The former president of Catalonia, Carles Puigdemont, has been released by Italian authorities without any precautionary measures after his arrest in Sardinia, but is required to stay on the island.
On Friday, Puigdemont was allowed to walk free by Sardinian authorities a day after his arrest on the island. However, his first court hearing is set to take place on Saturday after his legal team asked for it to be postponed.
Earlier on Friday incumbent Catalonian regional leader Pere Aragones demanded the release of his predecessor, claiming that the Spanish authorities have “acted unfaithfully towards European Justice”.
He called for the European Arrest Warrant against Puigdemont, as well as other politically prosecuted people, to be dropped.
▶️ #President@perearagones: “The Spanish authorities have acted unfaithfully towards the European Justice. We call for the withdrawal of the European Arrest Warrant against President @KRLS. Amnesty and self-determination is the only solution” pic.twitter.com/rMtJJsFAh7
Aragones also said that he will make the journey to Sardinia, where his predecessor was arrested, alongside his vice-president to side with Puigdemont in such a serious situation.

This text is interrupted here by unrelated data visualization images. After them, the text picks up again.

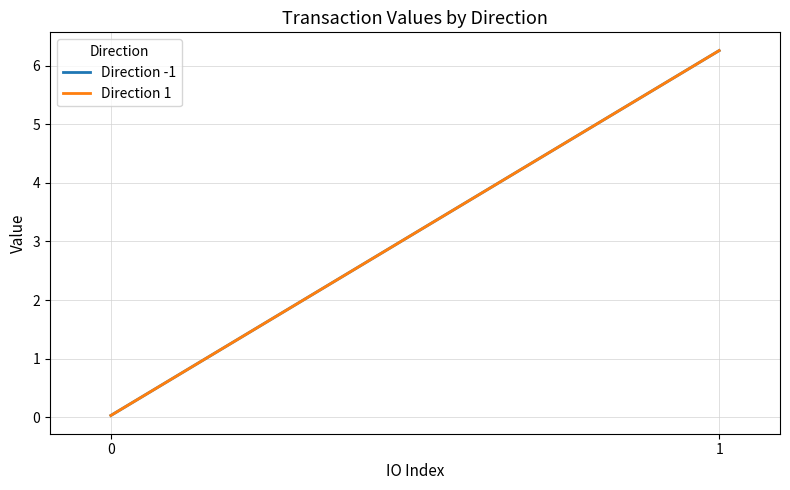

The Direction -1 series shows 6.3 at 1. True or false?

True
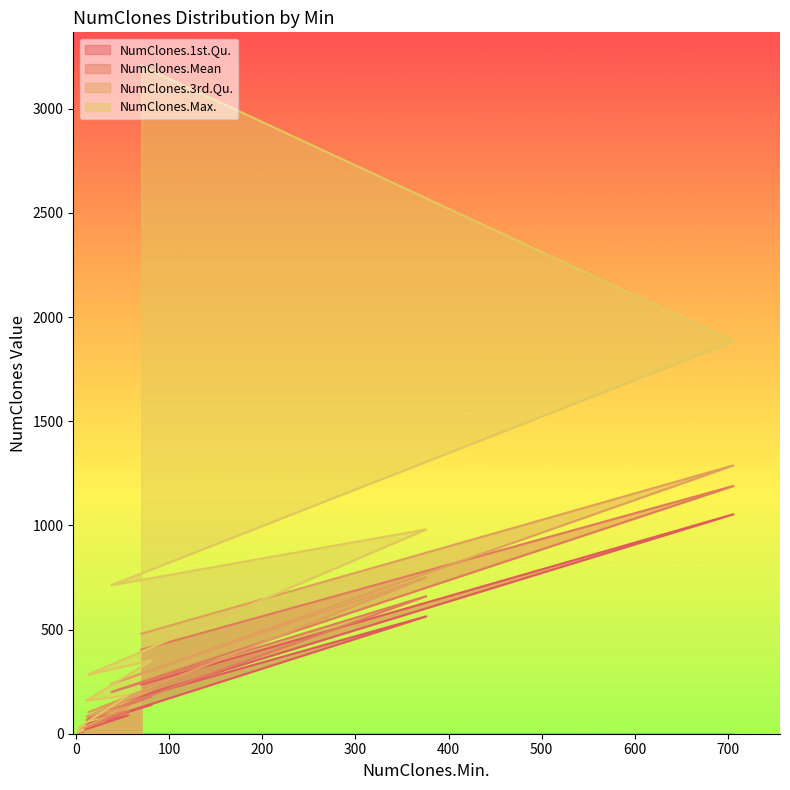

Is it true that NumClones.Max. equals 263.8 at 11?

False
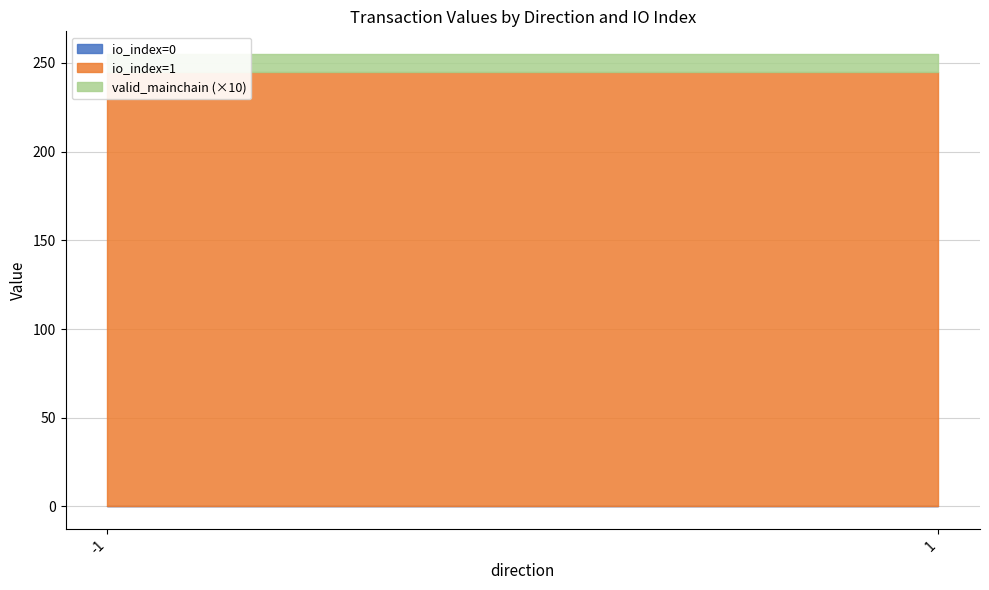

How many values in the value series are below 244?

2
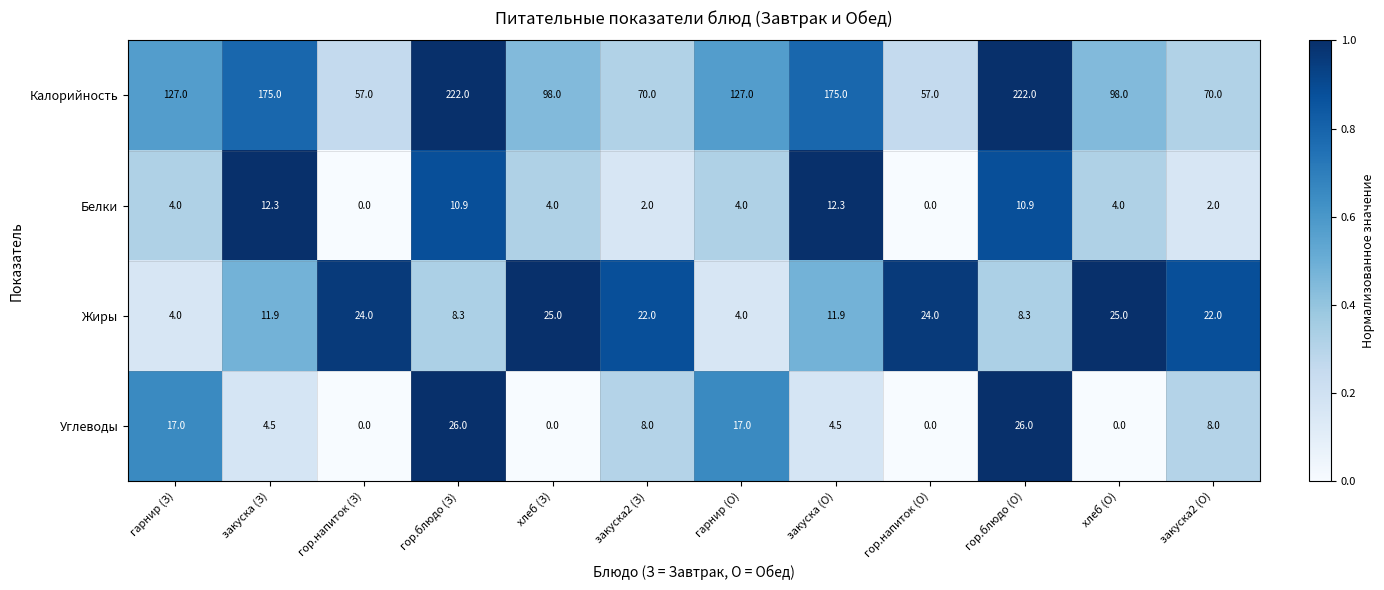

The value of Углеводы at гор.напиток (З) is 0.0. True or false?

True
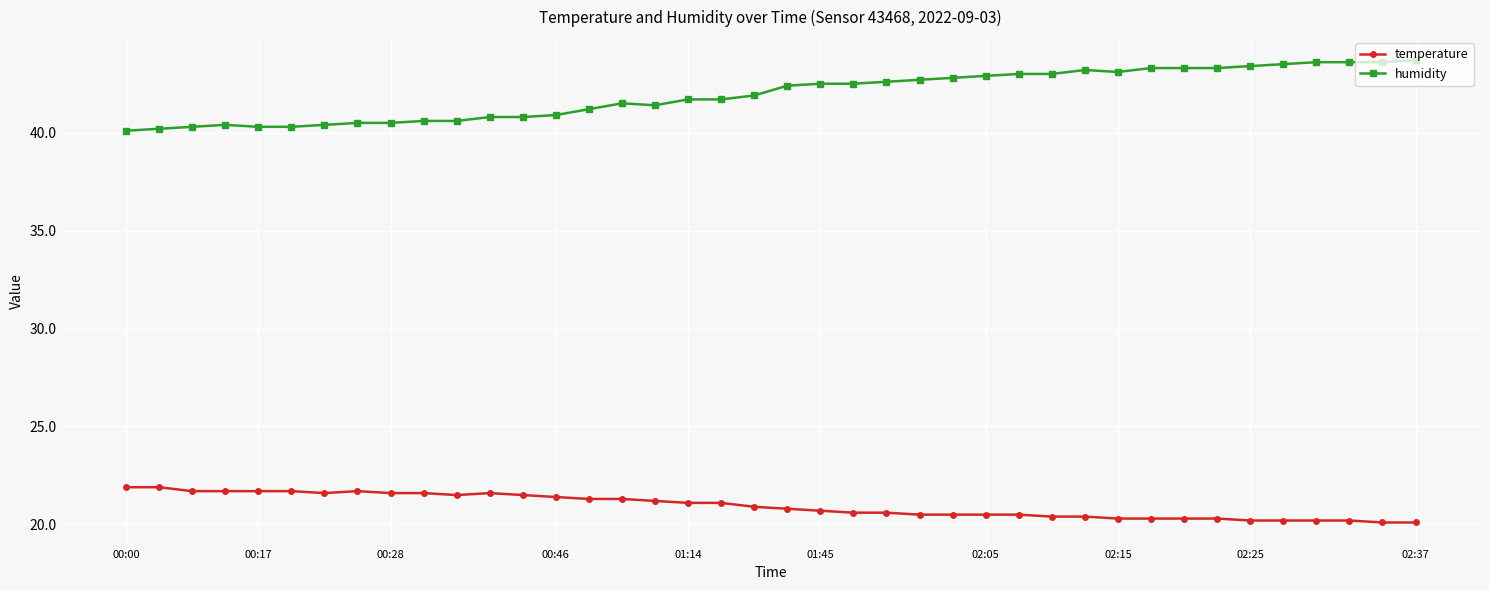

At how many categories does at least one series exceed 35?

40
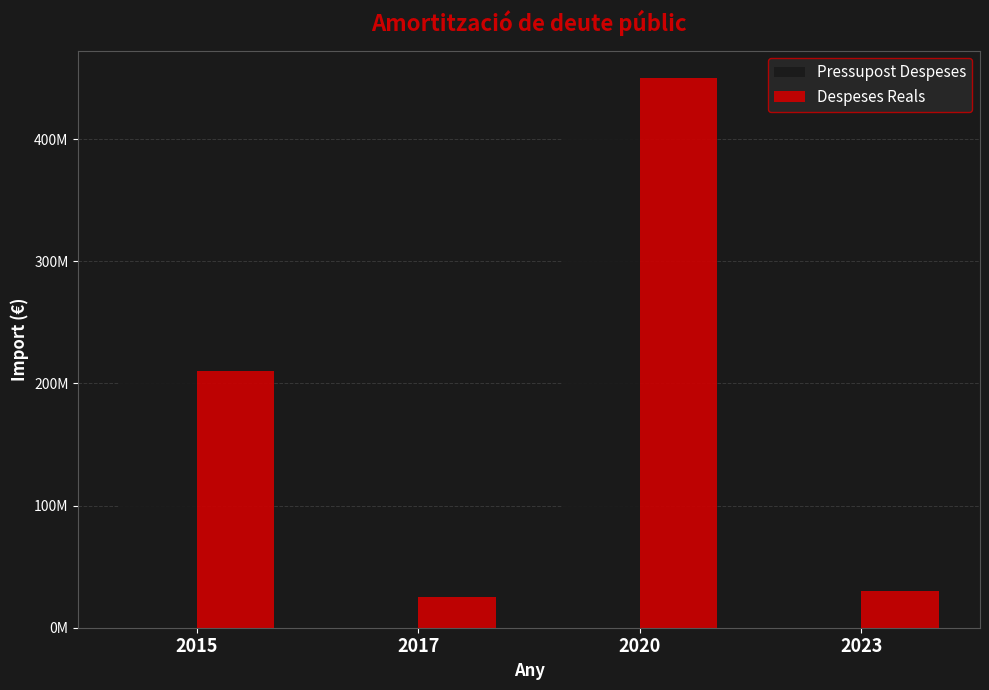

Reading right to left, list all the values displayed in this chart.

Pressupost Despeses: 2023=30000000	2020=450000000	2017=25000000	2015=210000000
Despeses Reals: 2023=30000000	2020=450000000	2017=25000000	2015=210000000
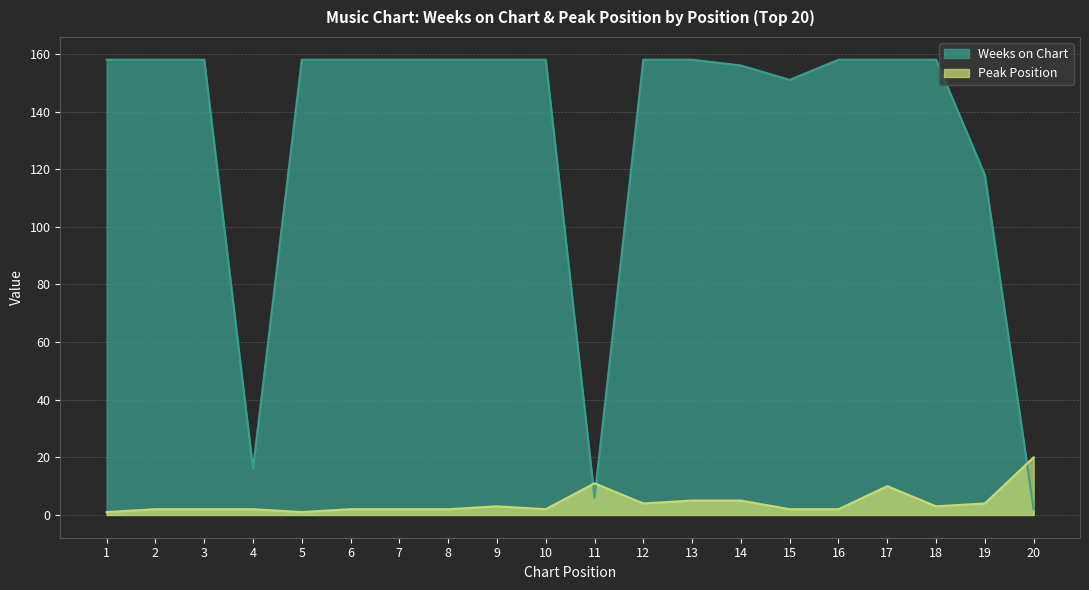

Rank the categories by Weeks on Chart value from highest to lowest.

1, 2, 3, 5, 6, 7, 8, 9, 10, 12, 13, 16, 17, 18, 14, 15, 19, 4, 11, 20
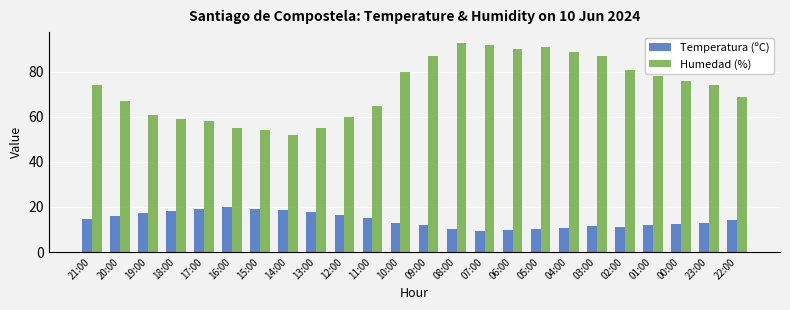

What is the total value across all series at 05:00?

101.1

Video footage circulating on Twitter purported to show hundreds of pro-independence supporters gathered on Barcelona’s Avinguda Diagonal.
🎥 | Several hundred pro-independence supporters gather on Barcelona’s Avinguda Diagonal to protest against the arrest of former Catalan president Carles Puigdemont📝 | Learn more: https://t.co/PFcVoOXXHnpic.twitter.com/iAvgUpWTTG
On Thursday, Puigdemont was taken into custody on the Italian island, where he had traveled for a cultural event for Catalan folklore. His lawyer, Gonzalo Boye, said that he was detained “upon arrival in Sardinia” and was attending as an MEP, a role he was elected for in 2019.
The fugitive politician had been on the run for almost four years since Catalonia’s independence referendum in 2017. During this period, Puigdemont spent most of his time in Belgium.
In March, the European Parliament voted to lift the immunity of the Catalan separatist, as well as two others, leaving them more vulnerable to arrest.
The 58-year-old was wanted on accusations of sedition and that his involvement in promoting and organizing the independence referendum was an incitement of “rebellion”. A German court, however, ruled he could not be extradited back to Spain for “rebellion”, prompting Madrid to amend the arrest warrant in 2019 for sedition and the misuse of public funds.
Nine other Catalonian leaders were also convicted of the same charges in Spain, but were pardoned in June.